• **Passage**:
Weekly Column

Every state is home to an industry that drives its economy forward. In Hawaii, that’s tourism. In Massachusetts, many exceptional hospitals attract first-rate doctors. And in Michigan, the automobile industry employs nearly 291,000 people across the state.

In Nebraska, that industry is agriculture. Our farmers and ranchers grow produce and raise livestock that is among the world’s best, and they feed millions of people around the country and the world while they’re at it. Our international ag exports have risen in recent years, too, providing nearly $7 billion for our economy in 2018 alone. All told, agriculture supports one in four Nebraska jobs and provides one-third of our economic output each year.

It shouldn’t be surprising, then, that Nebraska is a leader in agricultural research. The Institute of Agriculture and Natural Resources at the University of Nebraska-Lincoln takes advantage of Nebraska’s diverse range of climates and growing conditions to conduct experiments on everything from food science to soil ecosystems to water quality, and their findings are crucial for Nebraska ag producers looking for new best practices.

That transition from lab to field is especially smooth for IANR because many of their scientists also teach at UNL. They spend some of their time on research and some of their time with Nebraska’s next generation of farmers and ranchers – the perfect combination for a state that boasts both a booming ag industry and a thriving university system.

IANR works with Nebraska Extension to offer this excellent education to people all across the state, not just those who live near a college campus. Extension does some of its best work on ag issues, too, which makes them invaluable to our producers and our economy.

Extension and IANR also partner with 4-H to bring these same skills to Nebraska’s youth. Over 140,000 Nebraskans between the ages of 5 and 18 can get hands-on ag experience through 4-H and Nebraska Extension, whether they live in a small town or in the middle of a city like Lincoln.

• **Listed records**:
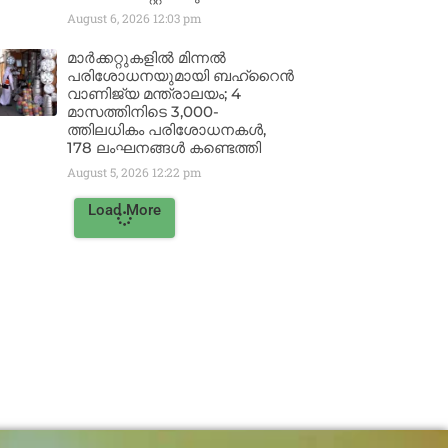
August 6, 2026
12:03 pm
മാർക്കറ്റുകളിൽ മിന്നൽ
പരിശോധനയുമായി ബഹ്‌റൈൻ
വാണിജ്യ മന്ത്രാലയം; 4
മാസത്തിനിടെ 3,000-
ത്തിലധികം പരിശോധനകൾ,
178 ലംഘനങ്ങൾ കണ്ടെത്തി
August 5, 2026
12:22 pm
Load More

• **Questions on the material**:
A: Does the column on Nebraska agriculture agree with each of these statements? (i) Agriculture supports one in four jobs in Nebraska. (ii) Nebraska's international ag exports have declined in recent years. (iii) Many IANR scientists also teach at UNL. Answer yes or no for each, quoting the words from the column that decide it.
B: Resume the column on Nebraska agriculture after its final sentence.
Nothing asked here depends on the entries.

• **Answer set**:
A:
(i) Yes: "agriculture supports one in four Nebraska jobs"
(ii) No: "Our international ag exports have risen in recent years"
(iii) Yes: "many of their scientists also teach at UNL"

B:
IANR’s work spans many other fields. One of them is food security, and through the Daugherty Water for Food Global Institute, they are quite literally changing the world. This program combines Nebraska’s prosperous ag industry with the world-class research coming out of UNL to develop new ways to help other countries make their food and water supplies more secure. One of the Daugherty Institute’s most impressive initiatives is the Nebraska Water Center, where UNL faculty come together with outside researchers to help make sure people everywhere have access to a safe and reliable source of water.

Nebraska Innovation Campus is also doing excellent work. Innovation Campus is right next door to city campus, and the office space they provide gives some of Nebraska’s most creative entrepreneurs the chance to work alongside the best researchers UNL has to offer.

The Food for Health Center is just one of Innovation Campus’ many remarkable programs. Here, UNL professors Andrew Benson and Robert Hutkins use their research on digestive health to develop hybrid crops and foods that can fight back against illnesses like cancer and heart disease. Their work has helped Nebraska become a world leader in this important field.

Nebraska’s agriculture industry is among the best in the country, and our state is home to remarkable cutting-edge research and dynamic growth. With both of these things happening side by side, the future is exciting for Nebraska.